At 10:17 AM 2/6/98 -0600, Stephen Sprunk wrote:
Does anyone have data to show if any terminal servers or client stacks will honor TOS bits and/or known interactive port numbers when ordering packets for transmission across slow links?
This is relatively trivial with Cisco terminal servers, but it does have to be done manually. I'd be really surprised if no other vendor can specifically order packets in the queue by port number or something. Cisco does automatically take specific steps to allow smaller packets (regardless of TOS or port number) through the box faster when coming from many slow interfaces to one fast interface. The idea is, why should a bunch of (completed) telnet packets wait for the ethernet/T1 while a gigantic 1500 byte FTP packet is still serializing from a 28.8 modem connection?
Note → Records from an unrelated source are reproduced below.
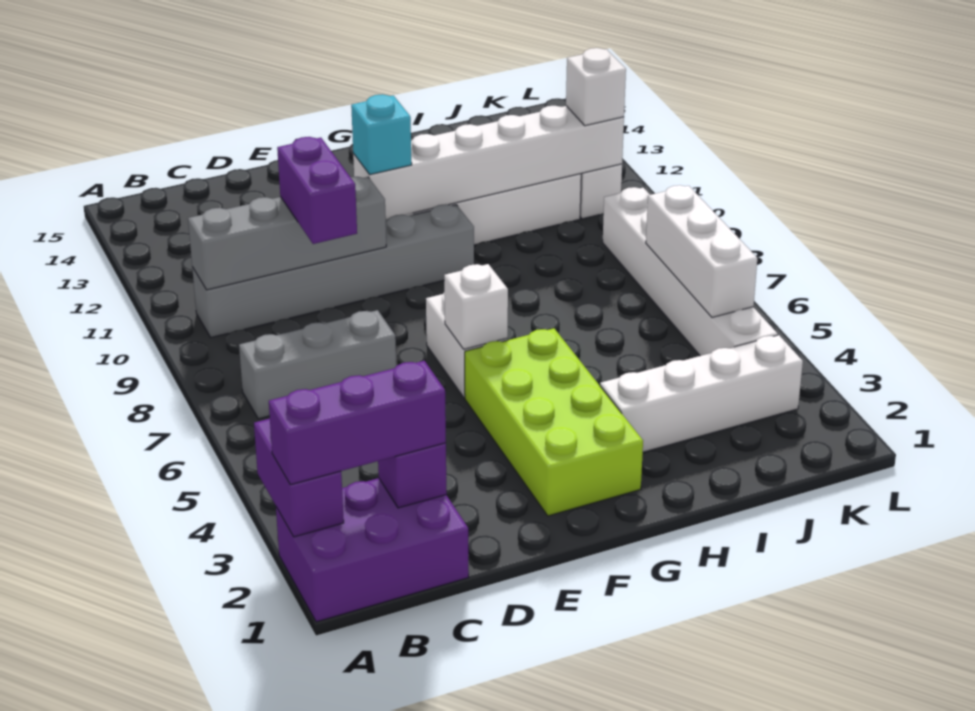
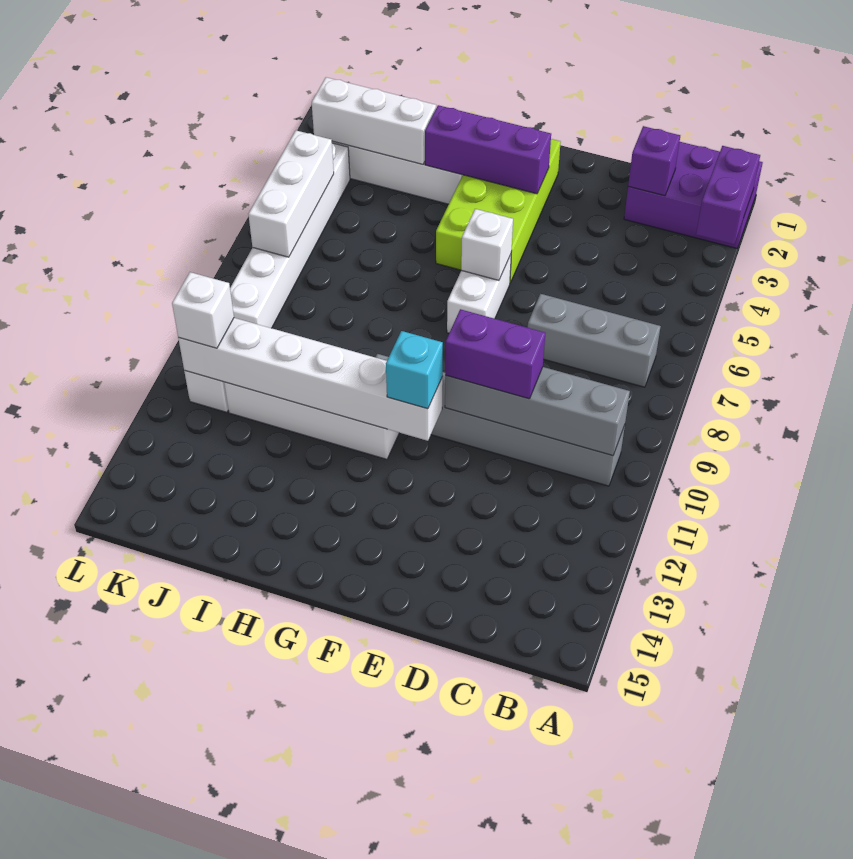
purple 1x3 brick [269,361,446,485] -> purple 1x3 brick moved to [425,105,551,194]
purple 1x2 brick [277,137,357,244] -> purple 1x2 brick turned to [445,309,545,399]
none -> white 1x3 brick [312,77,436,164]

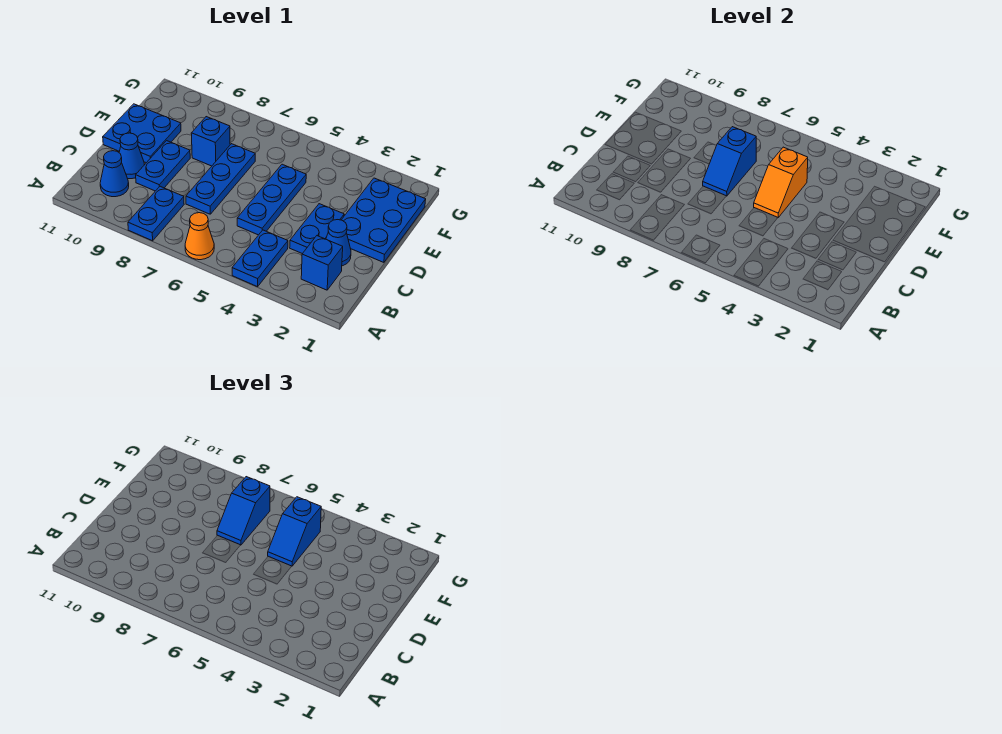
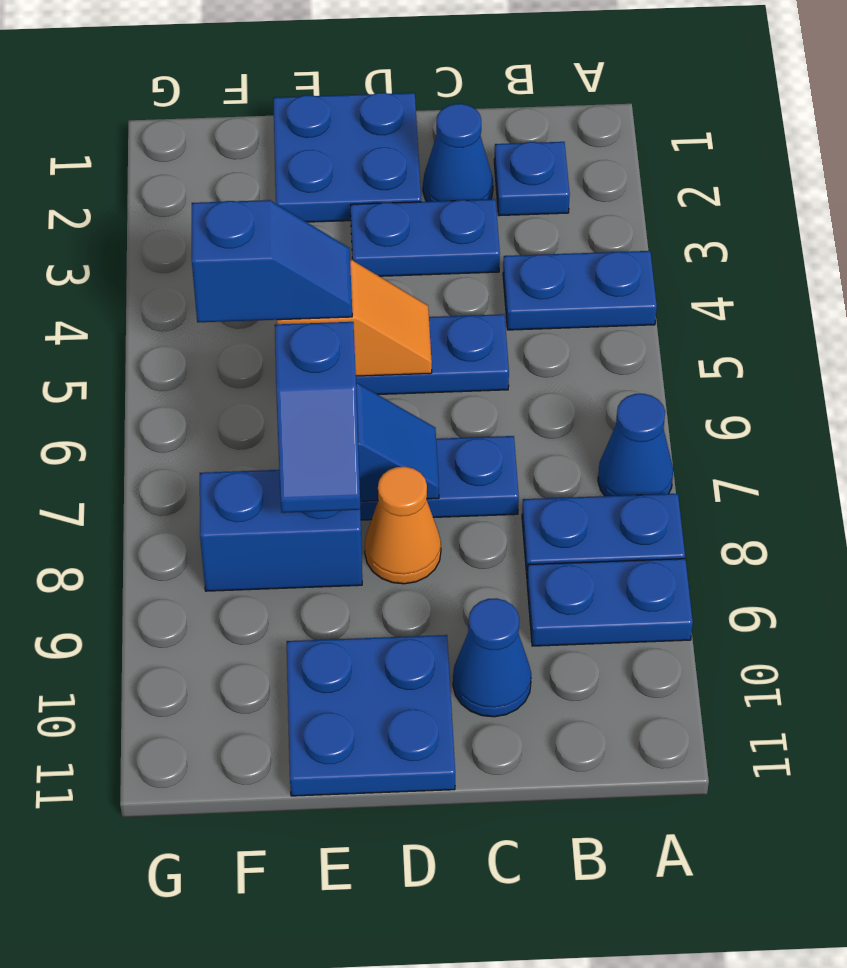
orange 1x1 cone [185,213,214,260] -> orange 1x1 cone moved to [365,467,441,584]
blue 1x1 brick [301,236,343,290] -> blue 1x1 plate [494,142,570,216]
blue 1x1 cone [100,151,129,197] -> blue 1x1 cone moved to [598,394,673,496]
blue 1x2 plate [136,141,190,191] -> blue 1x2 plate moved to [527,559,693,646]
blue 2x3 plate [342,178,426,262] -> blue 2x2 plate [273,93,421,222]
blue 1x2 slope [217,477,270,545] -> blue 1x2 slope turned to [275,322,360,513]
blue 1x1 brick [191,117,230,166] -> blue 1x2 brick [200,470,362,591]

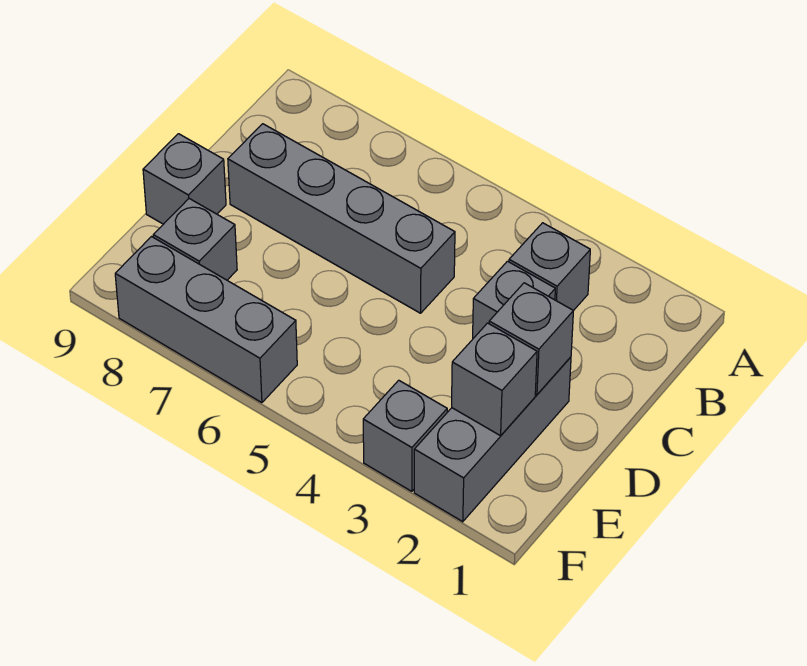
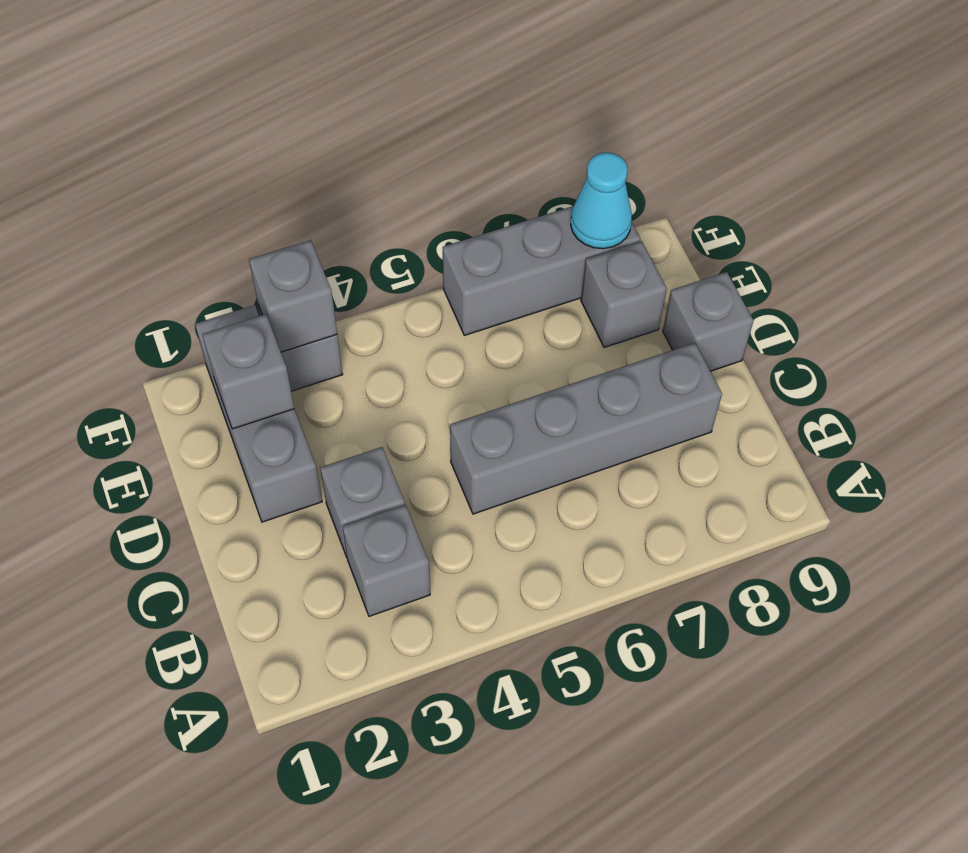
grey 1x1 brick [489,283,573,395] -> grey 1x1 brick moved to [249,240,337,352]
none -> cyan 1x1 cone [571,153,632,249]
This should help "perceived" response times on interactive (e.g. telnet w/ 64 byte packets) stuff while not actually decreasing the throughput of large file transfers on other peoples' links. Supposedly, some other vendors place a packet in the outgoing queue when the first byte arrives. If you have a bunch of small packets come in (and complete) just after the big packet starts, you could create delays and waste bandwidth on the uplink. Of course, I've never actually measured the effects this, nor do I have first hand knowledge of how other vendors handle the process. I'm just taking Cisco's word for it (which you are more than welcome to disprove with real data - if possible ;).